CONSIGNE 1 = Restituez sans changement le passage de l'extrait présenté, depuis « Le 24 juin dernier, La » jusqu'à « de presse nationale. » inclus.
CONSIGNE 2 = Selon l'extrait présenté, quel réseau organise la commémoration du 2 août 2013 à Auschwitz ?

EXTRAIT PRÉSENTÉ =
►

2 aout : Samudaripen : commémoration du génocide des tsiganes

Invitation publique à F. Hollande à la commémoration du génocide des tsiganes


Le 24 juin dernier, La voix des Rroms envoyait au président de la République française, M. François Hollande, une invitation solennelle à la commémoration du génocide des tsiganes le 2 août 2013 à Auschwitz. Organisée par le réseau européen de jeunesse ternYpe, dont fait partie La voix des Rroms, cette commémoration a lieu à la date anniversaire de la liquidation par les nazis de 2500 tsiganes dans la nuit du 2 au 3 août 1944 à Auschwitz - Birkenau.

Nous souhaitions publier cette lettre d'invitation à un organe de presse nationale.

Nous l'avons proposée au Monde, qui l'a refusée en raison du nombre important des tribunes prévues à publier.

Nous l'avons proposée à Libération, qui ne nous a pas répondu, ce qui après 3 jours équivaut refus, aux termes du message automatique de confirmation de réception de notre courriel.

Nous l'avons proposée au Figaro, qui n'a pas répondu non plus et ne l'a pas publié.

◄

Données recueillies:

►

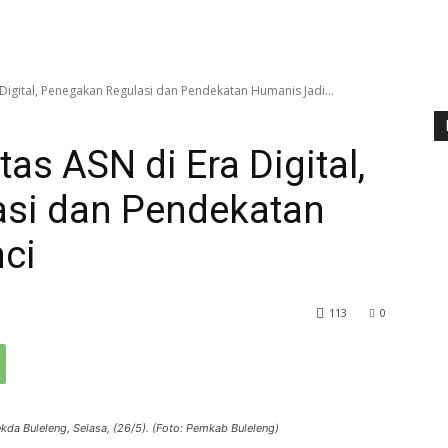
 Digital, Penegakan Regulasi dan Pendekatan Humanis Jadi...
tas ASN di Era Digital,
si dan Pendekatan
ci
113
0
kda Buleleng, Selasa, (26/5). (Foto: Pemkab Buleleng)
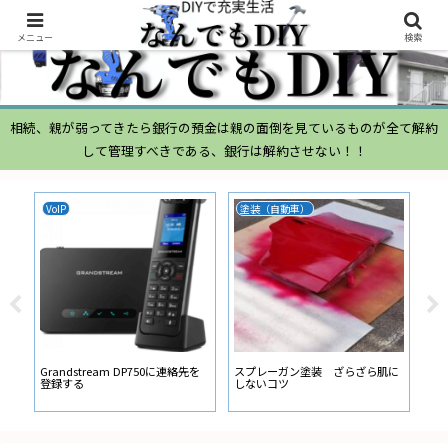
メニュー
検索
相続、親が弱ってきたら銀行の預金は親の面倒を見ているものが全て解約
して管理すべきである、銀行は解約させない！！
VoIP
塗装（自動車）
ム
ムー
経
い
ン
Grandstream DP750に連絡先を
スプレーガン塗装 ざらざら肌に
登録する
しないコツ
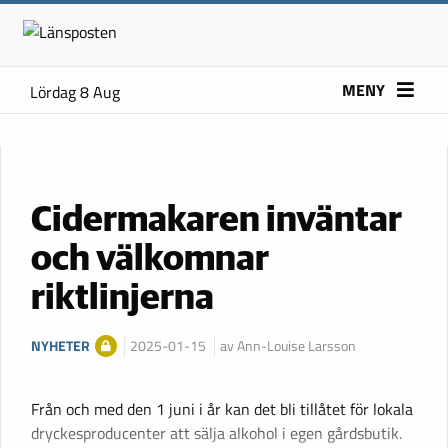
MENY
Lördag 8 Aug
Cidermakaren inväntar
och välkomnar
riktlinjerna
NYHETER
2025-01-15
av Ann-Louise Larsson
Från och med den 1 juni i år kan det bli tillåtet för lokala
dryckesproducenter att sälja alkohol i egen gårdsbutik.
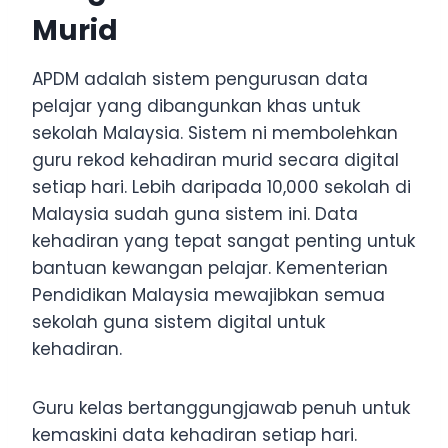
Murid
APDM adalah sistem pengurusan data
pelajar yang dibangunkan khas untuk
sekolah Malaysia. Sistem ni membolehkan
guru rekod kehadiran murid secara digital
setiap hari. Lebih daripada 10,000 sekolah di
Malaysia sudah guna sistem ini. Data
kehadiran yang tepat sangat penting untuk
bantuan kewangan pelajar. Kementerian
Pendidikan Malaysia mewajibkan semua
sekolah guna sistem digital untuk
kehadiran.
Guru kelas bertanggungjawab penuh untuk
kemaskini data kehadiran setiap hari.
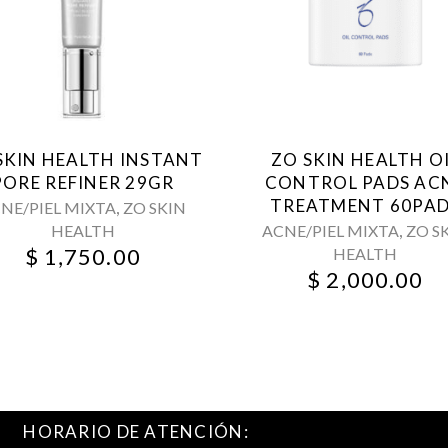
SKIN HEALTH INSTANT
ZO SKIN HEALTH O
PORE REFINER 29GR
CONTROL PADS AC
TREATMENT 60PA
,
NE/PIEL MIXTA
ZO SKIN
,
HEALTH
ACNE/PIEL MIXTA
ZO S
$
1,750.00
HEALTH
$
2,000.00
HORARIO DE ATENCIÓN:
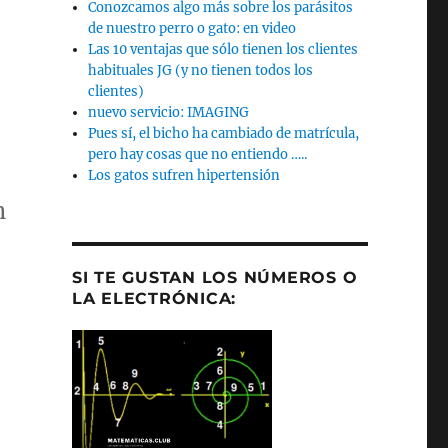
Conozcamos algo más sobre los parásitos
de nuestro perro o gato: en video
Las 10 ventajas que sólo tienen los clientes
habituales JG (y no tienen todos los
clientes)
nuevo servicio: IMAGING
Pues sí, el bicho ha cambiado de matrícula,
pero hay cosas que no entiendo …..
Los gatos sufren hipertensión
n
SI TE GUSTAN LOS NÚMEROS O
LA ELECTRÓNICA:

◄

RÉPONSE 1 =
Le 24 juin dernier, La voix des Rroms envoyait au président de la République française, M. François Hollande, une invitation solennelle à la commémoration du génocide des tsiganes le 2 août 2013 à Auschwitz. Organisée par le réseau européen de jeunesse ternYpe, dont fait partie La voix des Rroms, cette commémoration a lieu à la date anniversaire de la liquidation par les nazis de 2500 tsiganes dans la nuit du 2 au 3 août 1944 à Auschwitz - Birkenau.

Nous souhaitions publier cette lettre d'invitation à un organe de presse nationale.

RÉPONSE 2 = Le réseau européen de jeunesse ternYpe.